To avoid the Agent being terminated when exceeding available memory, follow the tips described on our blog.

Choose your license

If you’re using Elastic under the Enterprise licence, GB of RAM are the basis of licensing, and not the number of nodes. Hence, you should consider the type of license you’re using, and in case with Enterprise license make sure the memory is enough to be distributed properly between the nodes depending on your infrastructure.

Elasticsearch Index Recovery Settings¶

During the process of index recovery on a NetEye cluster, default settings of Elasticsearch may not appear optimal.

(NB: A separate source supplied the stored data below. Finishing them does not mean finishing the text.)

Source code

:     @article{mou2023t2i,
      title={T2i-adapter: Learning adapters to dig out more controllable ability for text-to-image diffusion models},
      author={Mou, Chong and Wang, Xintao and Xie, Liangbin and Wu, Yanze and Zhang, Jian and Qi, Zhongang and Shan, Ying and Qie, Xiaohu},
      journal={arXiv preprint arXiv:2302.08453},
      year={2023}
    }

The default limit is set to the following values:

{
    "max_concurrent_operations": "1",
    "max_bytes_per_sec": "40mb"
}

which means that the reallocation of indices may appear to be slow when node leaves the Elasticsearch cluster. Default settings may under-utilize the internal cluster network bandwidth, so it is recommended to update the settings dynamically using the cluster update settings API call:

/usr/share/neteye/elasticsearch/scripts/es_curl.sh -XPUT -H 'content-type: application/json' https://elasticsearch.neteyelocal:9200/_cluster/settings -d '{
  "persistent" : {
    "indices.recovery.max_bytes_per_sec" : "100mb",
    "indices.recovery.max_concurrent_operations": 2
  }
}'

This dynamic setting will apply the same limit on every node in the Cluster.

For a NetEye Elastic Stack module it is required to have a 10GB/s Private connection for the Cluster, with all the nodes having the same capabilities.

When updating the settings, the max_bytes_per_sec value should be set to max 50% of the private network bandwidth if Operative nodes are also Elastic Data. In case Operative Nodes are not Data Nodes (i.e. all the data are stored on Elastic Data-only Nodes) the value can go up to 95% of the bandwidth.

The max_concurrent_operations value is recommended to be set to 2, and can be increased (e.g. 4) for larger clusters.

You can find more details in the official documentation.